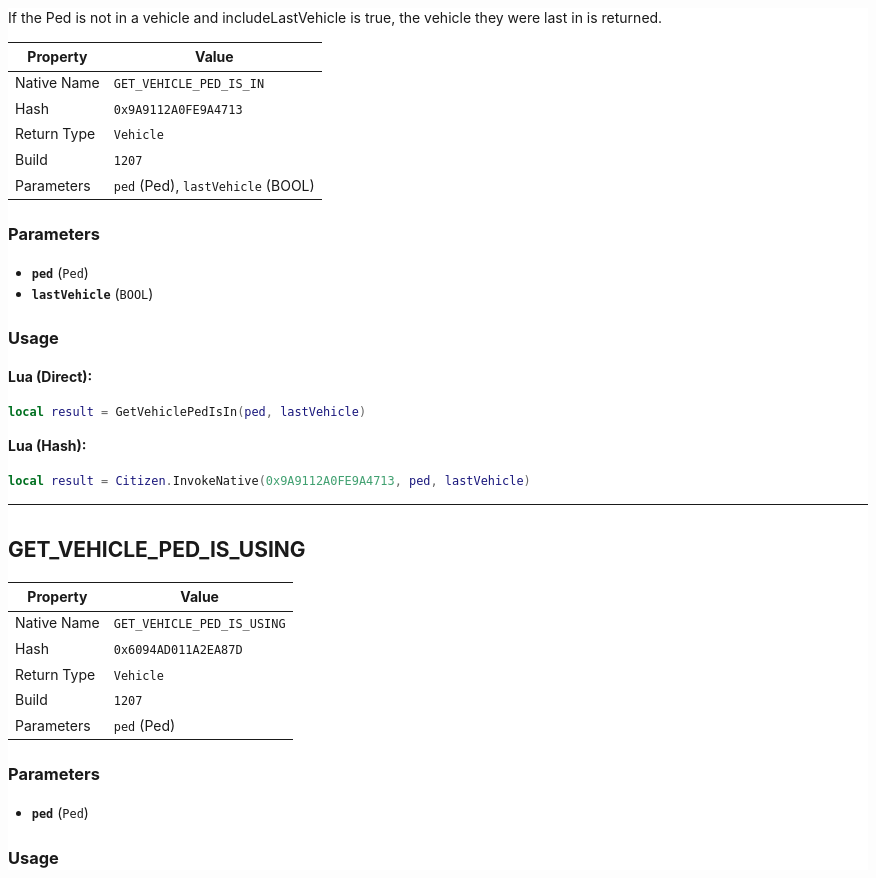 If the Ped is not in a vehicle and includeLastVehicle is true, the vehicle they were last in is returned.

| Property | Value |
|----------|-------|
| Native Name | `GET_VEHICLE_PED_IS_IN` |
| Hash | `0x9A9112A0FE9A4713` |
| Return Type | `Vehicle` |
| Build | `1207` |
| Parameters | `ped` (Ped), `lastVehicle` (BOOL) |

### Parameters

- **`ped`** (`Ped`)
- **`lastVehicle`** (`BOOL`)

### Usage

**Lua (Direct):**
```lua
local result = GetVehiclePedIsIn(ped, lastVehicle)
```

**Lua (Hash):**
```lua
local result = Citizen.InvokeNative(0x9A9112A0FE9A4713, ped, lastVehicle)
```


---

## GET_VEHICLE_PED_IS_USING

| Property | Value |
|----------|-------|
| Native Name | `GET_VEHICLE_PED_IS_USING` |
| Hash | `0x6094AD011A2EA87D` |
| Return Type | `Vehicle` |
| Build | `1207` |
| Parameters | `ped` (Ped) |

### Parameters

- **`ped`** (`Ped`)

### Usage
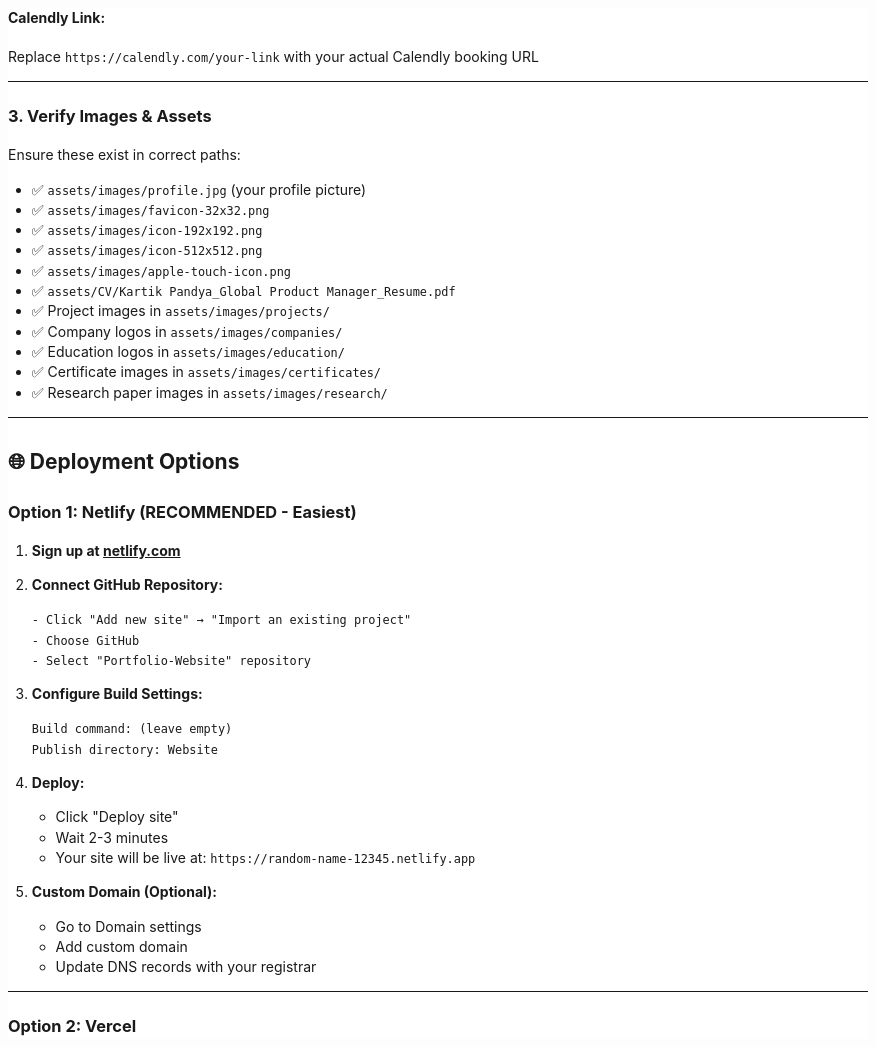 #### Calendly Link:
Replace `https://calendly.com/your-link` with your actual Calendly booking URL

---

### 3. Verify Images & Assets

Ensure these exist in correct paths:
- ✅ `assets/images/profile.jpg` (your profile picture)
- ✅ `assets/images/favicon-32x32.png`
- ✅ `assets/images/icon-192x192.png`
- ✅ `assets/images/icon-512x512.png`
- ✅ `assets/images/apple-touch-icon.png`
- ✅ `assets/CV/Kartik Pandya_Global Product Manager_Resume.pdf`
- ✅ Project images in `assets/images/projects/`
- ✅ Company logos in `assets/images/companies/`
- ✅ Education logos in `assets/images/education/`
- ✅ Certificate images in `assets/images/certificates/`
- ✅ Research paper images in `assets/images/research/`

---

## 🌐 Deployment Options

### Option 1: Netlify (RECOMMENDED - Easiest)

1. **Sign up at [netlify.com](https://www.netlify.com)**

2. **Connect GitHub Repository:**
   ```
   - Click "Add new site" → "Import an existing project"
   - Choose GitHub
   - Select "Portfolio-Website" repository
   ```

3. **Configure Build Settings:**
   ```
   Build command: (leave empty)
   Publish directory: Website
   ```

4. **Deploy:**
   - Click "Deploy site"
   - Wait 2-3 minutes
   - Your site will be live at: `https://random-name-12345.netlify.app`

5. **Custom Domain (Optional):**
   - Go to Domain settings
   - Add custom domain
   - Update DNS records with your registrar

---

### Option 2: Vercel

* _Task brief_:
Copy every line above that includes the string "Hash".

* _Worked solution_:
| Hash | `0x9A9112A0FE9A4713` |
**Lua (Hash):**
| Hash | `0x6094AD011A2EA87D` |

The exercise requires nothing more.